Daily Archives: October 3, 2009

Dali Mania

In the last months Melbourne has become gripped with Dali-mania. Everyone has been talking about it. It doesn’t take much to whip the public into a frenzy about Dali because he is a very popular artist around the world. Posters of his paintings are popular decorations as are the countless coffee-table books about him. Stories about his life form a contemporary hagiography. In Singapore in the forecourt of a grand art deco style apartment I had to laugh to see a statue of Dali was included, amongst statues of the great and the good, along side Mozart and Rembrandt.

Statue of Dali in Singapore

Statue of Dali in Singapore

The Dali exhibition at the National Gallery of Victoria has been a blockbuster. The publicity for the exhibition has been everywhere: banners, advertising on trams, magazines, even chalk stencil adverts on railway platforms. In its final weeks it has been going 24 hours a day. Crowds are queuing for the exhibition into the great hall of the gallery into the night. Musicians in the great hall entertain the long queue for the exhibition.

Chalk stencil advertising for Dali

Chalk stencil advertising for Dali

Inside the exhibition the crowds shuffle around trying to see all the exhibits – doing the Dali shuffle. Is the exhibition worth the price, the wait and the crowded gallery? Sarah Winter of BMA magazine gushes about the exhibition and describes Dali as “the father of Surrealism” (which he certainly was not). Only the art critic Robert Nelson avoids the hype and writes a critical and balanced review.

I went with my wife and friends and it took us about two hours to shuffle through the exhibition. There are some good paintings and drawings but there is also a lot of padding typical of blockbuster exhibitions such as publicity photographs and the Alice Cooper connection. However, all of this “padding” does more completely tell Dali’s story than the paintings and drawings alone, as it is this padding that makes Dali a superstar for the contemporary audience. (It is far better than the dreadful touring commercial exhibition of Dali’s awful late prints and sculptures that was in Melbourne in 2003.)

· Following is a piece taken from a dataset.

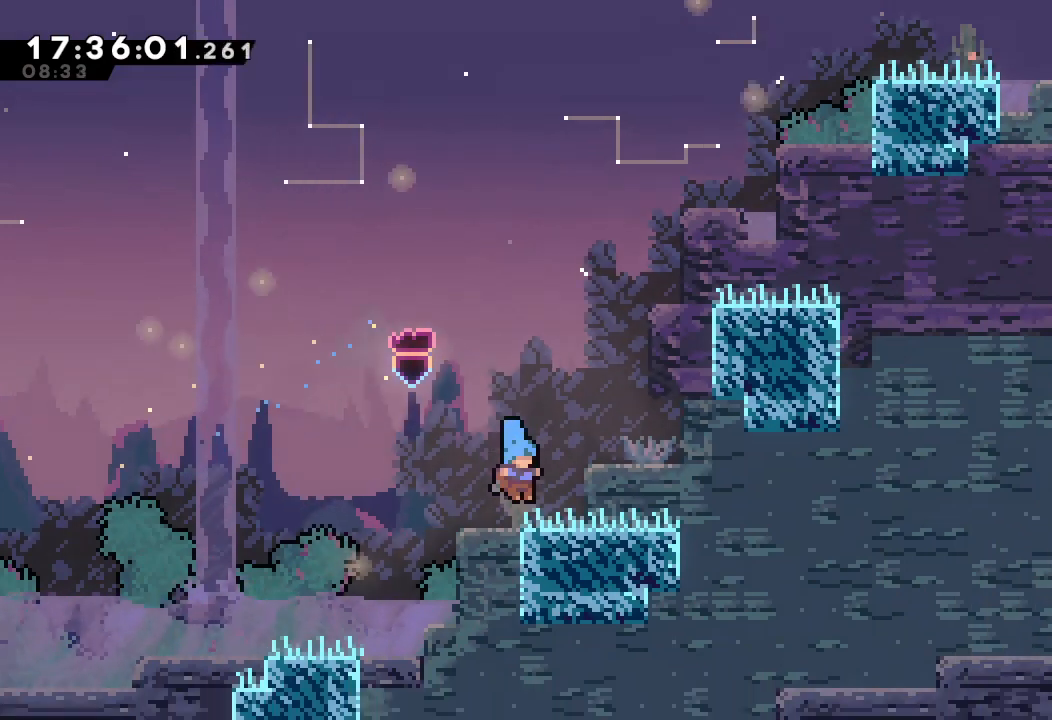
{"keys": ["s", "up"], "events": [[67, "d", "down"], [167, "right", "down"], [300, "d", "up"], [334, "up", "down"], [400, "right", "up"], [400, "s", "down"]]}
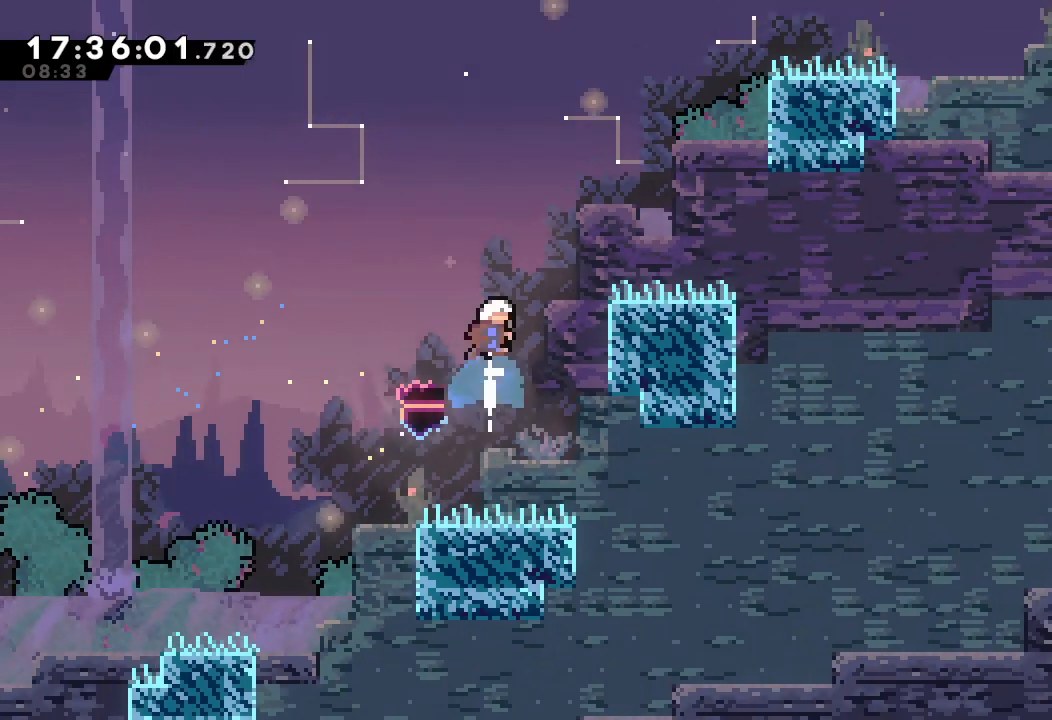
{"keys": ["a", "d"], "events": [[100, "right", "down"], [134, "a", "down"], [134, "s", "up"], [367, "up", "up"], [400, "d", "down"], [400, "right", "up"]]}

The curators of the NGV exhibition are slightly defensive about Dali’s own penchant for publicity; noting beside a photograph of Dali and Warhol that Dali was criticized for his publicity seeking whereas Warhol wasn’t. (This is forgetting that Warhol’s art was about popularity and publicity and that Dali’s art isn’t.)

Will this immensely popular exhibition have any cultural effect in Melbourne? Will the Dali-mania have any lasting effect or will it just fade away after the exhibition closes?  What will the effect be to Melbourne’s own few surreal and fantastic art and artists? Or is it just more infotainment, another dead artist whose relics the crowds make pilgrimages to see?

Dali in aerosol in the Collingwood Underground

Dali in aerosol in the Collingwood Underground

Meanwhile, aerosol artists spray a face of Dali in the Collingwood Underground during the Melbourne Stencil Festival. And in Sydney there is a play running titled: “References to Dali Make Me Hot”.